Page MenuHomePhabricator

[DAGCombine][ARM] (sub Carry, X) -> (addcarry (sub 0, X), 0, Carry) fold
Needs ReviewPublic

Authored by lebedev.ri on May 24 2019, 7:37 AM.

Details

Summary

DAGCombiner::visitADDLikeCommutative() already has a sibling fold: (add X, Carry) -> (addcarry X, 0, Carry)
This fold, as suggested by @efriedma, helps recover from some of the regressions of D62266

Diff Detail

Repository
rL LLVM

Event Timeline

lebedev.ri created this revision.May 24 2019, 7:37 AM

It looks like we don't have great test coverage here. In general, we probably need to restrict getAsCarry depending on whether the intended use is an an addition or subtraction, at least for ARM.

test/CodeGen/ARM/addsubcarry-promotion.ll
28

The redundant sxth here is unfortunate, but probably orthogonal. Maybe a missing SimplifyDemandedBits case?

lebedev.ri marked an inline comment as done.May 24 2019, 3:52 PM

It looks like we don't have great test coverage here.

Yes, indeed, that is the only affected test in the entire check-llvm-codegen.

In general, we probably need to restrict getAsCarry depending on whether the intended use is an an addition or subtraction, at least for ARM.

I'm sorry, but i'm again not sure what that means (:
Restrict how?

I mean, we basically need two methods: getAsAddCarry (carry produced by UADDO/ADDCARRY) and getAsSubCarry (carry produced by USUBO/SUBCARRY), depending on how you're planning to use the carry bit, so we don't end up with same sort of mismatch we ran into before on ARM.

I mean, we basically need two methods: getAsAddCarry (carry produced by UADDO/ADDCARRY) and getAsSubCarry (carry produced by USUBO/SUBCARRY), depending on how you're planning to use the carry bit, so we don't end up with same sort of mismatch we ran into before on ARM.

Thank you for the explanation.

Is that required to be part of the follow-up fixes for D62266?
It sounds, while not unrelated, not exactly specific to the regressions there.
I don't know much about these 'carry' ops, so unless it's required to
fix those regressions, it might not be best for me to look into that..

If you don't want to continue working on this, that's okay, I think. D62450 looks like it's the more interesting fix.

If you don't want to continue working on this, that's okay, I think.

I'm just really unfamiliar with carry-nodes (and with ARM),
so it is not obvious to me what needs fixing, and in what way,
if there are no existing tests that regress due to my change.

D62450 looks like it's the more interesting fix.

These two are intertwined.
D62450 folds constant from setcc into parent addcarry/subcarry.
But without this patch there is no addcarry/subcarry...

Oh, I see...

I'll see if I can find some time to add some more testcases to the tree.

Oh, I see...

I'll see if I can find some time to add some more testcases to the tree.

Yes, please do, that would be helpful.

Maybe it is worth adding some platform dependent check to actually make sure turning the carry into a scalar is expensive?
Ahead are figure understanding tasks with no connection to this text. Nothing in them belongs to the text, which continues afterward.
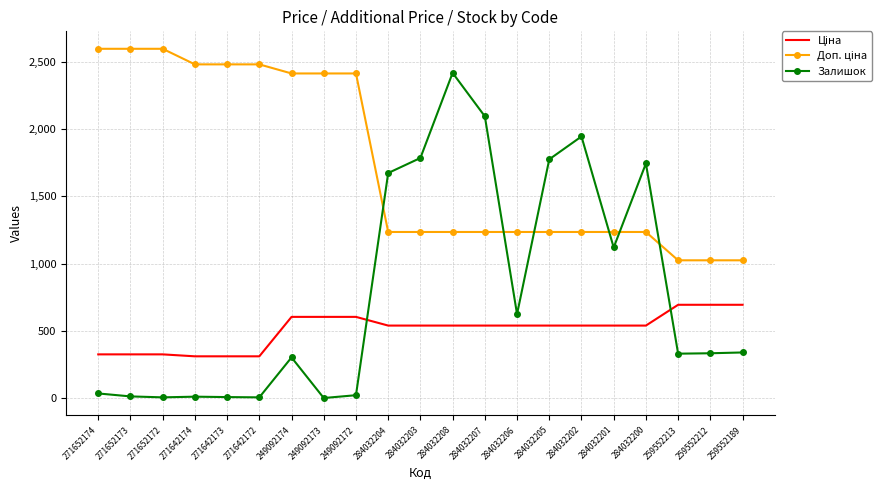

What is the total value across all series at 284032203?

3560.4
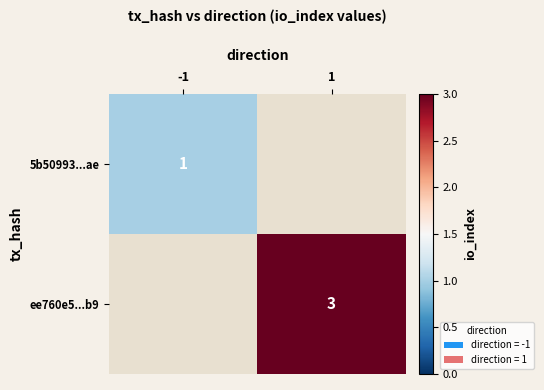

The 5b50993...ae series shows 1 at -1. True or false?

True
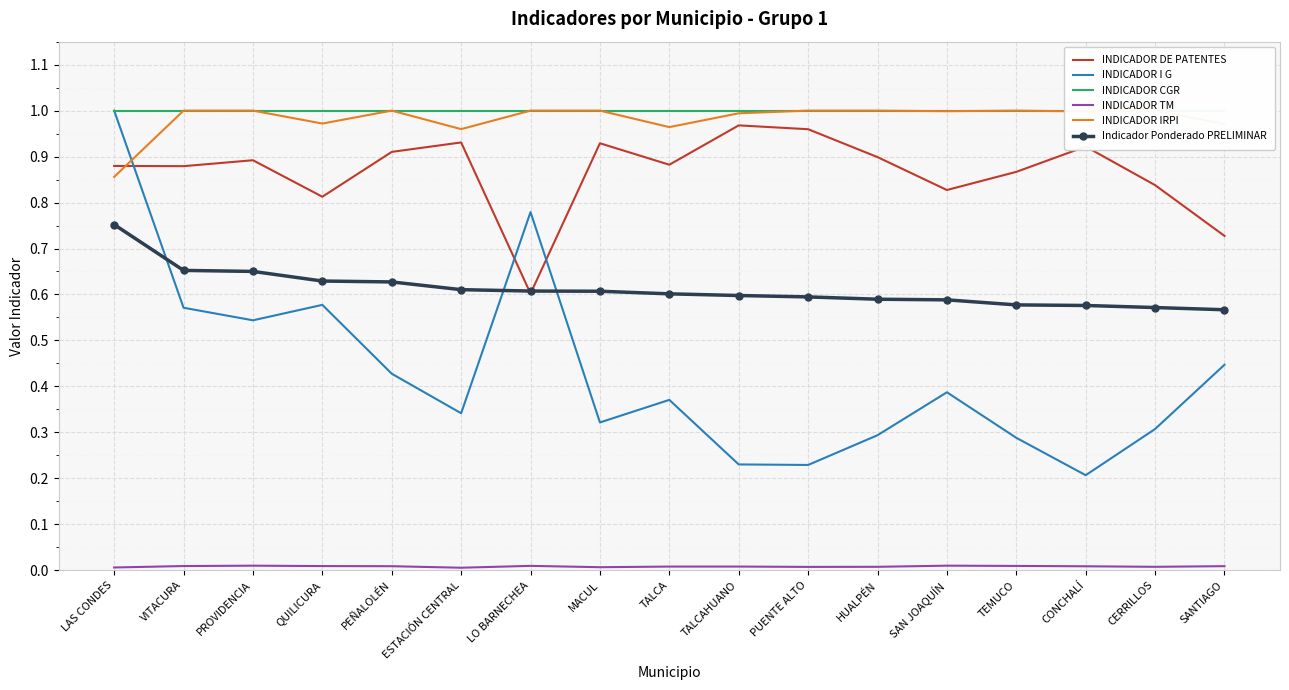

Which series has the widest spread of values?

INDICADOR I G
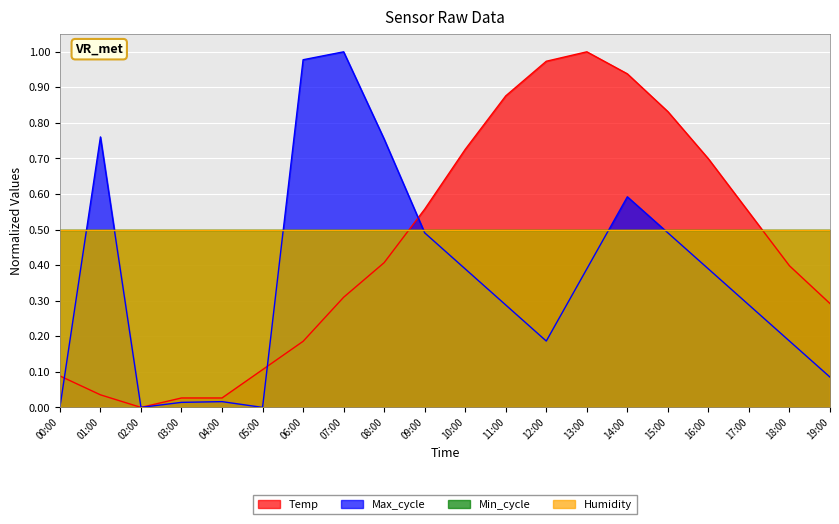

What value does the Temp series have at 07:00?

0.3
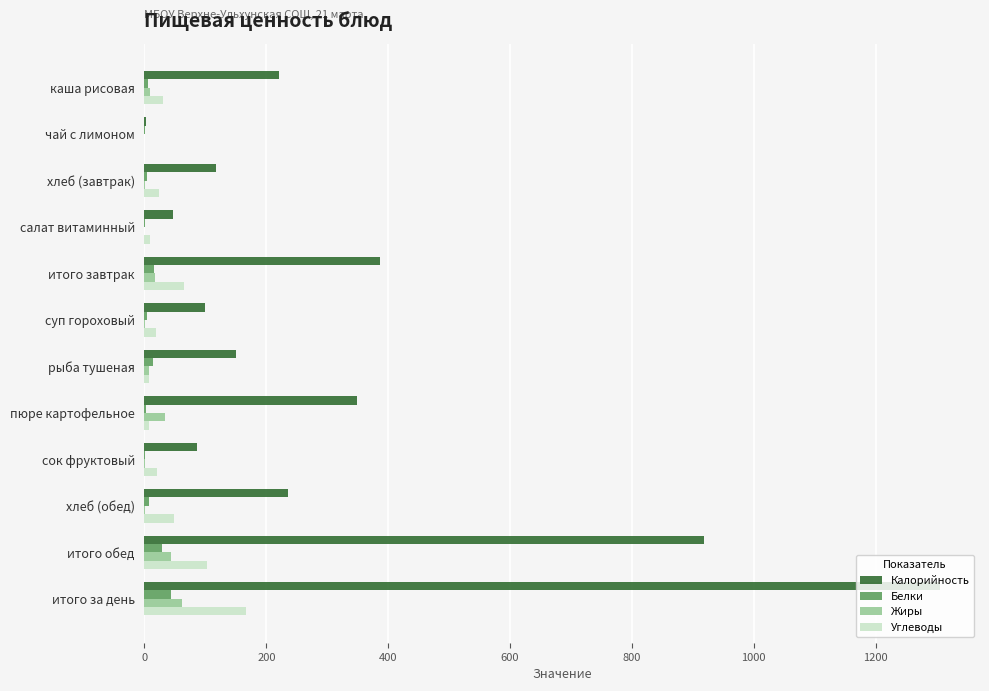

How many series are shown in this chart?

4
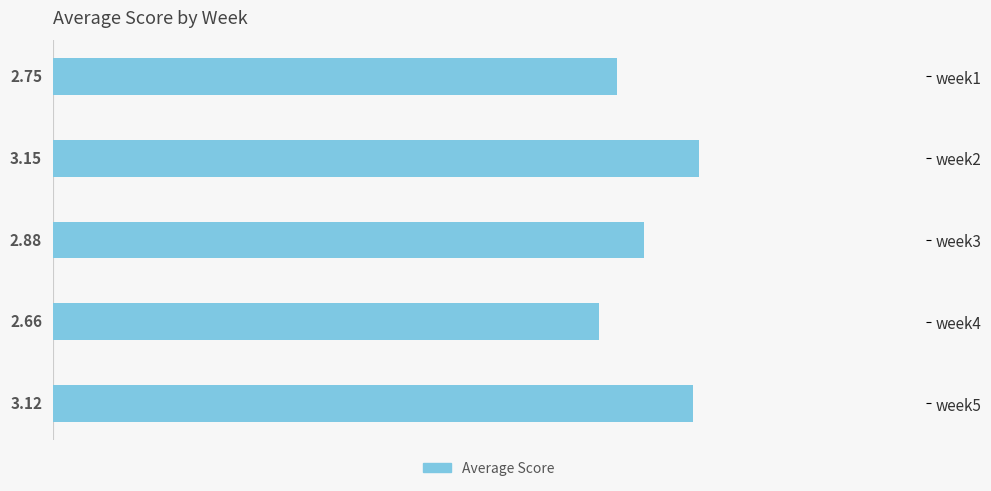

Rank the categories by value from highest to lowest.

week2, week5, week3, week1, week4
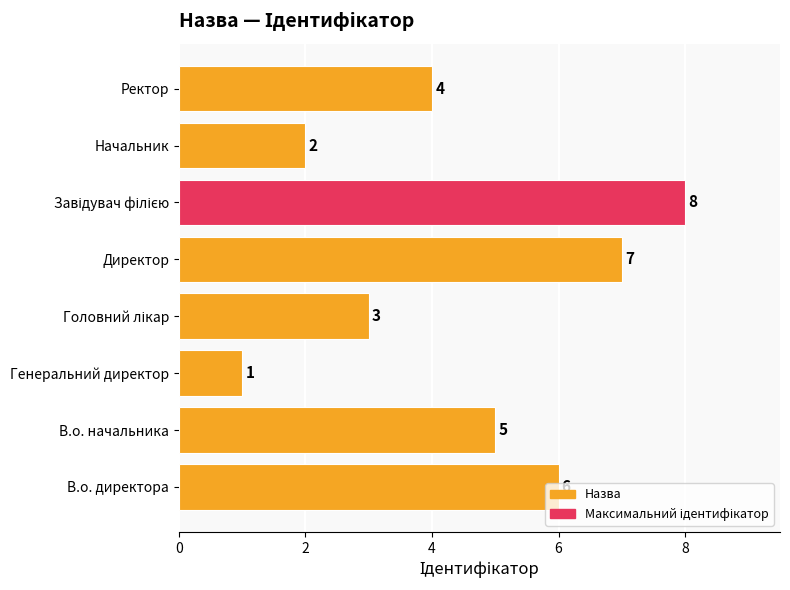

Read the value at В.о. директора.

6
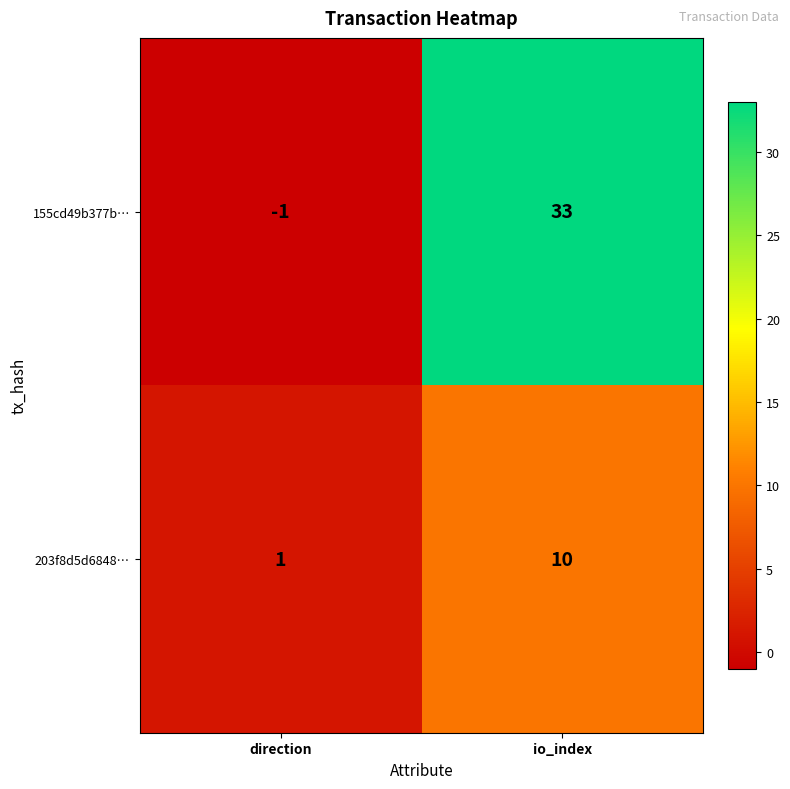

At which category is the sum across all series the highest?

io_index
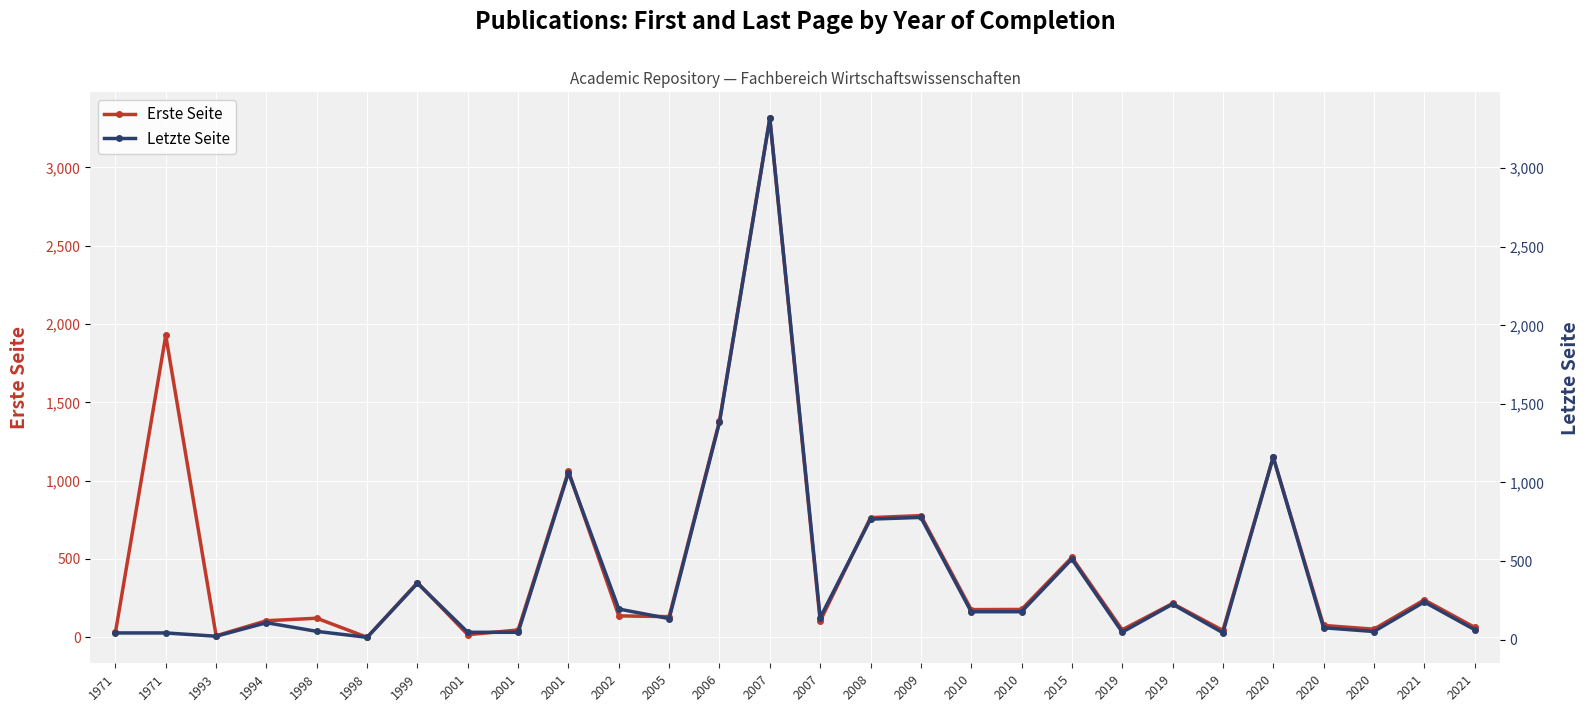

True or false: Erste Seite and Letzte Seite cross at least once.

True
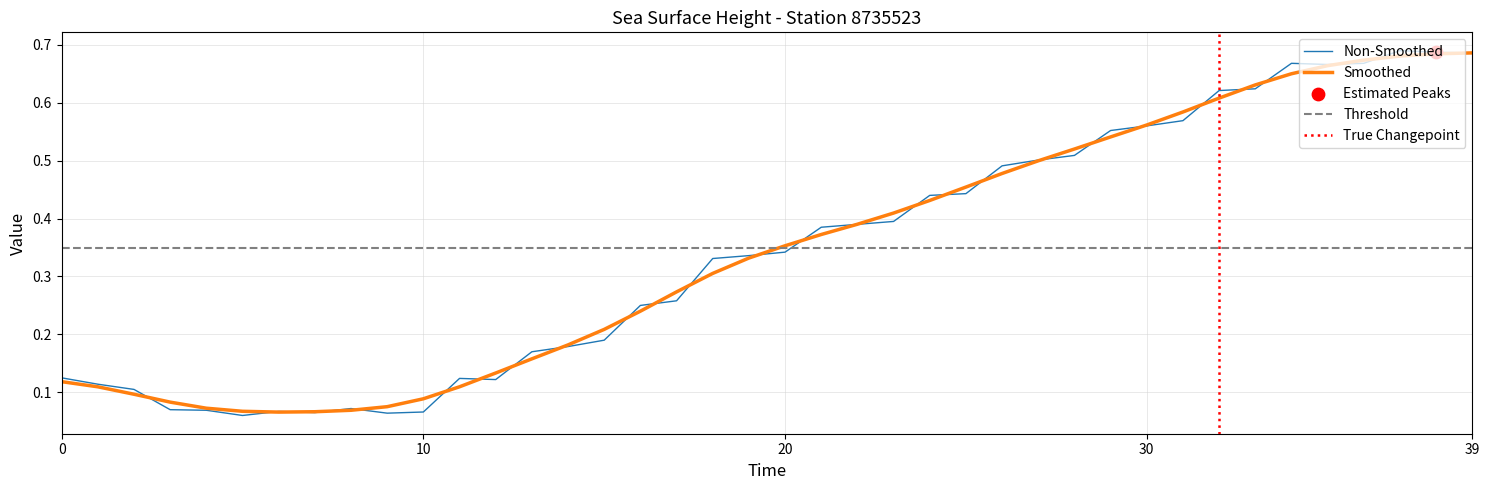

Between 25 and 26, which is larger?

26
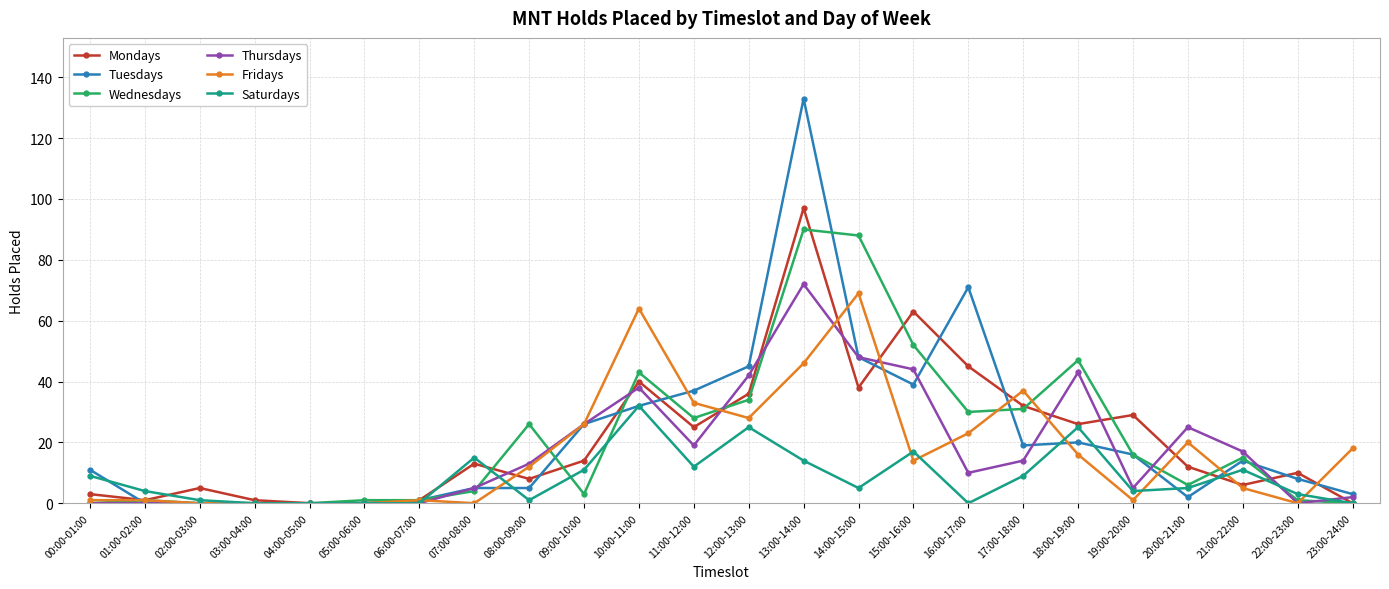

Which series ends up on top after the final intersection of Fridays and Mondays?

Fridays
Or is it a reasonable assumption to make that it expensive on all plateforms?

In any case, this is more likely than not that this will optimize better down the road anyways, so maybe, if such plateform exist, we may want to delegate the cleanup to plateform specific transforms.

I think it would be beneficial to have an X86 test case for this pattern.

Maybe it is worth adding some platform dependent check to actually make sure turning the carry into a scalar is expensive? Or is it a reasonable assumption to make that it expensive on all plateforms?

I honestly don't know the answers to these questions, carry nodes are not my strong side,
If you want (given your recent carry patches), you can totally take this patch over.

In any case, this is more likely than not that this will optimize better down the road anyways, so maybe, if such plateform exist, we may want to delegate the cleanup to plateform specific transforms.

I think it would be beneficial to have an X86 test case for this pattern.

@lebedev.ri I think these are reasonable assumptions. Just add a test case for X86 and this is good to go as far as I'm concerned.